Zu Abschnitt 1 (Allgemeine Vorschriften)

Zu § 134 (Umbildung einer Körperschaft)

Die Regelungen übernehmen die §§ 128 ff. BRRG mit redaktionellen Anpassungen. Die Vorschriften betreffen die verschiedenen Fälle der Umbildung von Körperschaften oder der Verlagerung von Aufgaben von einer Körperschaft auf eine andere und regeln zum Schutz der Beamtinnen und Beamten die Rechtsstellung bei einem unfreiwilligen Dienstherrenwechsel.
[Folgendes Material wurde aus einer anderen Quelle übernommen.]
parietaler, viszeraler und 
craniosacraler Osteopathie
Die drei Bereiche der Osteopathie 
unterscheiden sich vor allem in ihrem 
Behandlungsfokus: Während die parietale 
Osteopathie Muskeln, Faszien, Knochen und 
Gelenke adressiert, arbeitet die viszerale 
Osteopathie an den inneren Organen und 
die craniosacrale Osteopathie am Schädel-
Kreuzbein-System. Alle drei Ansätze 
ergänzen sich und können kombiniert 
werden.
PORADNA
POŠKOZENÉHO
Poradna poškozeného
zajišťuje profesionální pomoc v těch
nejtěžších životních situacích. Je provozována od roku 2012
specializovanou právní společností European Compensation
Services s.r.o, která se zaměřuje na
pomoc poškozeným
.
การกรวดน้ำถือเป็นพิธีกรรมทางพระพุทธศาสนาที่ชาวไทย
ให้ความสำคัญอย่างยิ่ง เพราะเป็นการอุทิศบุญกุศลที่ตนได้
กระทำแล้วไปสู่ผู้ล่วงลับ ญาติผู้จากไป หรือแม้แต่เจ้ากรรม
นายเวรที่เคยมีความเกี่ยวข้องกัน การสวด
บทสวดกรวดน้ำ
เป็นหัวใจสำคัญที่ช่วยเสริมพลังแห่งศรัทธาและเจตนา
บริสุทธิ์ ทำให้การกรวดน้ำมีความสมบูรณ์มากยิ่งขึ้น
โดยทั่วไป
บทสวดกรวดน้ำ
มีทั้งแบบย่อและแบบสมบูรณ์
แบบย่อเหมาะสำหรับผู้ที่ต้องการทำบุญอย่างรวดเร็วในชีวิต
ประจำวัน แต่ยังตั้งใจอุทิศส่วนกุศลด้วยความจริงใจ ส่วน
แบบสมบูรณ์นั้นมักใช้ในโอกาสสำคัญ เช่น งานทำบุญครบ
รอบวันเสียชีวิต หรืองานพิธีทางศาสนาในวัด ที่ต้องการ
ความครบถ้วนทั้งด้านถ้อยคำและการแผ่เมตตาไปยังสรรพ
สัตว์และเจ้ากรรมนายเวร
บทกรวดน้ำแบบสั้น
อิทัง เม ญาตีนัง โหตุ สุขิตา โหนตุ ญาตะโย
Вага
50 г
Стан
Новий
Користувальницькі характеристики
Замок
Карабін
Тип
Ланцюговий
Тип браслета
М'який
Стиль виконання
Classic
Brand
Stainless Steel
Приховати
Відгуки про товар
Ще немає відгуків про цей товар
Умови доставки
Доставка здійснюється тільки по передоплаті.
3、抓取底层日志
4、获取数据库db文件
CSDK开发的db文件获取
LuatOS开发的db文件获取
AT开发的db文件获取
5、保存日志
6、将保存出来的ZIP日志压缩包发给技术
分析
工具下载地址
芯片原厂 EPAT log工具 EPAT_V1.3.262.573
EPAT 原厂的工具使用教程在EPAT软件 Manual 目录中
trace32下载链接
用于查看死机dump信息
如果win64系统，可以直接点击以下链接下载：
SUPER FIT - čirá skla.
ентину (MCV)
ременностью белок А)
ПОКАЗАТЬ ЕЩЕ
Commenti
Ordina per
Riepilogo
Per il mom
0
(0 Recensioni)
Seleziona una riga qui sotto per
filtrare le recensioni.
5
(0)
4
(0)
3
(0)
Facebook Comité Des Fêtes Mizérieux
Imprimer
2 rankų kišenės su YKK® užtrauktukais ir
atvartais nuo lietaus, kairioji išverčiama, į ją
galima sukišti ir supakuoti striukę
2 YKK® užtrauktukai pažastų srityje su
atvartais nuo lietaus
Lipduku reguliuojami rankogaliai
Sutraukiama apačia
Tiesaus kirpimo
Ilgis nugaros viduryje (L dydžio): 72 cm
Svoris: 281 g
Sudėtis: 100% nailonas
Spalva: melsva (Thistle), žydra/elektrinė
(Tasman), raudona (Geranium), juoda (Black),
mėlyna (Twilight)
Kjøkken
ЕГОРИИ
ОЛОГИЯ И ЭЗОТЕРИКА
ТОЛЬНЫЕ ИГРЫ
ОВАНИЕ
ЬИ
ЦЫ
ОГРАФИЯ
Inhaltlich korrespondieren die Vorschriften zur Umbildung mit den Regelungen im Beamtenstatusgesetz.

Zu Absatz 1
Beamtinnen und Beamte einer Körperschaft, die vollständig in eine andere Körperschaft eingegliedert wird, treten kraft Gesetzes in den Dienst der neuen Körperschaft über. Die Definition der Körperschaft des § 133 BRRG wird an dieser Stelle integriert.

Zu Absatz 2
Absatz 2 regelt die Übernahme, wenn die Körperschaft vollständig in mehrere andere Körperschaften eingegliedert wird, entsprechend anteilig. Aus Gründen der Rechtssicherheit für die von der Umbildung der Körperschaft betroffenen Beamtinnen und Beamten ist innerhalb einer Frist von sechs Monaten zu entscheiden, von welcher neuen Körperschaft sie übernommen werden.

Zu Absatz 3
Im Fall der teilweisen Eingliederung einer zuvor eigenständigen Körperschaft gilt ebenfalls ein anteiliges Verhältnis der Übernahme der betroffenen Beamtinnen oder Beamten.

Zu Absatz 4
Die Absätze 1 bis 3 gelten auch, wenn Körperschaften oder Teile von verschiedenen Körperschaften zu einer neuen Körperschaft umgebildet werden.